Rezension

Kunst und Zeitgeschichte werden nicht greifbar, Charaktere bleiben auf Distanz, die Handlung leblos - enttäuschender Auftakt einer Trilogie

Die Galerie am Potsdamer Platz - Alexandra Cedrino

Die Galerie am Potsdamer Platz
von Alexandra Cedrino

Bewertet mit 3 Sternen

Nach dem Tod ihrer Mutter begibt sich Alice im Oktober 1930 von Wien nach Berlin, um ihre Familie aufzusuchen, die sie bislang nicht kannte. Ihre Mutter Anna hatte sich nach einem Streit mit Alices Großmutter Helena von allen distanziert. Während Helena abweisend auf das plötzliche Erscheinen von Alice reagiert und sie als "Kuckuckskind" bezeichnet, wird sie von ihren beiden Onkeln Johann und Ludwig und Tante Rosa warmherziger aufgenommen. 
Alice bleibt in Berlin, verliebt sich in den Deutsch-Iren John und entdeckt ihr Talent als Fotografin.
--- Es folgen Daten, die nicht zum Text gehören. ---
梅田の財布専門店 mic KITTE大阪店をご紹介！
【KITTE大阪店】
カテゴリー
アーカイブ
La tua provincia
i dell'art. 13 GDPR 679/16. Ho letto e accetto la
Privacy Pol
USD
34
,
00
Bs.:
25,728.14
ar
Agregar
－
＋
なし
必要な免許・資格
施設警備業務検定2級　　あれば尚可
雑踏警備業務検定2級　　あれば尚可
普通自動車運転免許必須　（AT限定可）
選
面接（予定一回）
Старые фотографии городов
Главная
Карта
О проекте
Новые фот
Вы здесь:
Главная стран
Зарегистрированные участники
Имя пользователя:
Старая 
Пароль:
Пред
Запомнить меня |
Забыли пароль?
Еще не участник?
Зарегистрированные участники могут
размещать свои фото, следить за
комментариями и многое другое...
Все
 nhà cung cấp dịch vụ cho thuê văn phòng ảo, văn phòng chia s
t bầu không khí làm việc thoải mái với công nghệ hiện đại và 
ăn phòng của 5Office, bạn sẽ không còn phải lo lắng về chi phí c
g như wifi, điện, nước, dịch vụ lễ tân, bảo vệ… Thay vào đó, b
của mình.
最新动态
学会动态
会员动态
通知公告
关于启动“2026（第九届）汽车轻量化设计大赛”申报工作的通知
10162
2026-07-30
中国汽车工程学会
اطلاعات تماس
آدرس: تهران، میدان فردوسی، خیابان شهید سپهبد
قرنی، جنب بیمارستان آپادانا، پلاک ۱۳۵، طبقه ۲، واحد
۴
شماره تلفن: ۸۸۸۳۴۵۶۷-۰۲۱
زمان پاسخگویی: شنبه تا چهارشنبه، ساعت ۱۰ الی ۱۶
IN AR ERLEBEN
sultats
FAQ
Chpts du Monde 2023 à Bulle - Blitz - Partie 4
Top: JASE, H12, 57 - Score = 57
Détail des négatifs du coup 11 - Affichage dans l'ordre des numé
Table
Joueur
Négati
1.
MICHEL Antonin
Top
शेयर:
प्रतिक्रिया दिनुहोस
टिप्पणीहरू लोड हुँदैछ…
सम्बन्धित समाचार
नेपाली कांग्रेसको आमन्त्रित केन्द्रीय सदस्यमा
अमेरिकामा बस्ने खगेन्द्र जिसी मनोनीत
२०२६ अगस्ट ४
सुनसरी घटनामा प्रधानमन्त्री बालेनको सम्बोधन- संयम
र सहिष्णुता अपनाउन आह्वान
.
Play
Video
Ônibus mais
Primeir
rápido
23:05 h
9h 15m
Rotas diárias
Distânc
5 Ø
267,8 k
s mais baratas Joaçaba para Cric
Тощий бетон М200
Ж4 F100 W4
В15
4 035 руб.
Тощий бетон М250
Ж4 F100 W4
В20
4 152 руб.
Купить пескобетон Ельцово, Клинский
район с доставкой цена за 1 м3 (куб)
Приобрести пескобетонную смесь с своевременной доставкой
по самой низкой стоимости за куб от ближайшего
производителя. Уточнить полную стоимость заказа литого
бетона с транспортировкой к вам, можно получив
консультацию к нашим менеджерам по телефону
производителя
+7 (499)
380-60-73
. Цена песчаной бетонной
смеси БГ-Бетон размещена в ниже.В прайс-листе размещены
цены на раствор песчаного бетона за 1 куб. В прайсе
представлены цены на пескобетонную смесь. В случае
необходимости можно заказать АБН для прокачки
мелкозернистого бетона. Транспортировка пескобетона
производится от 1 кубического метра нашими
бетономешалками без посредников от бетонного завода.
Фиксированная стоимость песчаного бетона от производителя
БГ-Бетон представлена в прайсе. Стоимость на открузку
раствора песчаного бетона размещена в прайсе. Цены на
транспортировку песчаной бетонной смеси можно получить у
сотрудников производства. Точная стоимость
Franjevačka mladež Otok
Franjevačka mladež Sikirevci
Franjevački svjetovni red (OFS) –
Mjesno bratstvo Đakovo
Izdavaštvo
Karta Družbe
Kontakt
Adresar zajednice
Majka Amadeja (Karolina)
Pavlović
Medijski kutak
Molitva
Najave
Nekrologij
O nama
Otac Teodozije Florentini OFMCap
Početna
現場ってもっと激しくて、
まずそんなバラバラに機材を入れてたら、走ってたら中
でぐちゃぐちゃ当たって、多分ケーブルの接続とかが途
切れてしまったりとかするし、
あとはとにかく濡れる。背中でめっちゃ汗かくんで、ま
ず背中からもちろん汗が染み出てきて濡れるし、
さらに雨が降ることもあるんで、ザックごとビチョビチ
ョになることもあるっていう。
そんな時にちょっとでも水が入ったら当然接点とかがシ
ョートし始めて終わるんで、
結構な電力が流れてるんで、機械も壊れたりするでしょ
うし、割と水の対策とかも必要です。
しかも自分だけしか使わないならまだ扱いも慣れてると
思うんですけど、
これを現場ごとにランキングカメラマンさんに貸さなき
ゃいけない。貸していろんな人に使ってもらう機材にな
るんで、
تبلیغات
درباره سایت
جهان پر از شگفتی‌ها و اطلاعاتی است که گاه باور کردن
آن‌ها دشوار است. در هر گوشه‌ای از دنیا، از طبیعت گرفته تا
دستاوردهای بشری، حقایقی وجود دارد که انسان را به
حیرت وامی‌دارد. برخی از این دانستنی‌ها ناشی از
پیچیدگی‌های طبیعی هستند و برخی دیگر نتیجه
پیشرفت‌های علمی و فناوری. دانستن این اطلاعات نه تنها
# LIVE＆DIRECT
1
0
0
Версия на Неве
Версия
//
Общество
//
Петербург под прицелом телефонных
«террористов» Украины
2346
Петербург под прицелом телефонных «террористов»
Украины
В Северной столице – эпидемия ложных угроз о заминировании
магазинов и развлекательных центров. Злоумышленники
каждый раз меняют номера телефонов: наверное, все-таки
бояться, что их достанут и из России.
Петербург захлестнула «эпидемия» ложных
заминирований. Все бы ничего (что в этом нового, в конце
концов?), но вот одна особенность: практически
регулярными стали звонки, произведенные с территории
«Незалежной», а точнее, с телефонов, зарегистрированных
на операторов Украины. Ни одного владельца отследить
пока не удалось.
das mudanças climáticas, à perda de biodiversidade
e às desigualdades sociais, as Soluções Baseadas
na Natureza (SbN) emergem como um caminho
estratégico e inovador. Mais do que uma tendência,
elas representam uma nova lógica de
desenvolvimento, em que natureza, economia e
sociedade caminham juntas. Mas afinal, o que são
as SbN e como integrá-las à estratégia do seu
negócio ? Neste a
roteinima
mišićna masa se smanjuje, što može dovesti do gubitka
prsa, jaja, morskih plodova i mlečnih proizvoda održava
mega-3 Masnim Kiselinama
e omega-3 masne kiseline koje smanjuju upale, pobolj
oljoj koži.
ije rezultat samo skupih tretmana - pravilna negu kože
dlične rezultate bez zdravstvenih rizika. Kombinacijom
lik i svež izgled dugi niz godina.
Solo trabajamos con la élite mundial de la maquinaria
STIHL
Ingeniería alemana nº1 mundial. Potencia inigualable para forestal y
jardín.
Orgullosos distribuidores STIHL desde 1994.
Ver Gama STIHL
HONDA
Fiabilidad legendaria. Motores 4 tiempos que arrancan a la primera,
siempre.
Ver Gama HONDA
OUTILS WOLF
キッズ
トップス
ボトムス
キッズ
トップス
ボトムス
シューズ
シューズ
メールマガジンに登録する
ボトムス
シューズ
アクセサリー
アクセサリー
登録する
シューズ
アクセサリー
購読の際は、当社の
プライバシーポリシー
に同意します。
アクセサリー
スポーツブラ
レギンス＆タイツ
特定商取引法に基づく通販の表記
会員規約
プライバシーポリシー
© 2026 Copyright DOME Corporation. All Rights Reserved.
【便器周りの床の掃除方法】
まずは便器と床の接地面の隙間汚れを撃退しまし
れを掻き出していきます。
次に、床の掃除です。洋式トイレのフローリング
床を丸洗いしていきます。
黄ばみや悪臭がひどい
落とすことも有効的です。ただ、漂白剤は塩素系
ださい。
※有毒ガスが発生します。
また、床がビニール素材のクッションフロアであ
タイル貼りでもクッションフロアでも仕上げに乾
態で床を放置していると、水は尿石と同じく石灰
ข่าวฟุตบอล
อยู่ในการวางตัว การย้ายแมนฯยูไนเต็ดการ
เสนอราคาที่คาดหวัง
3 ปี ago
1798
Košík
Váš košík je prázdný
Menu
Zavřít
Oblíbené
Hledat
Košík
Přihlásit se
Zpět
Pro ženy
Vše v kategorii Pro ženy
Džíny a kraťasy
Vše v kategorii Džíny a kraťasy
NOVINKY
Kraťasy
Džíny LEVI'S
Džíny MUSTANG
Gemeinsam mit ihren Onkeln eröffnen sie die Galerie Waldmann wieder, wobei Alice die Bilder der Kunstsammlung fotografiert und katalogisiert. 
Die Zeiten in Berlin werden rauer, SA und SS ziehen durch die Straßen und die Nationalsozialisten, die eine Gefahr für die freie Kunst sind, erstarken. Alice gerät in einen ganz persönlichen Konflikt mit dem Kunstsammler Erik Wolfferts, der ein bekennender Nationalsozialist ist und sich Alice ungehemmt nähert. 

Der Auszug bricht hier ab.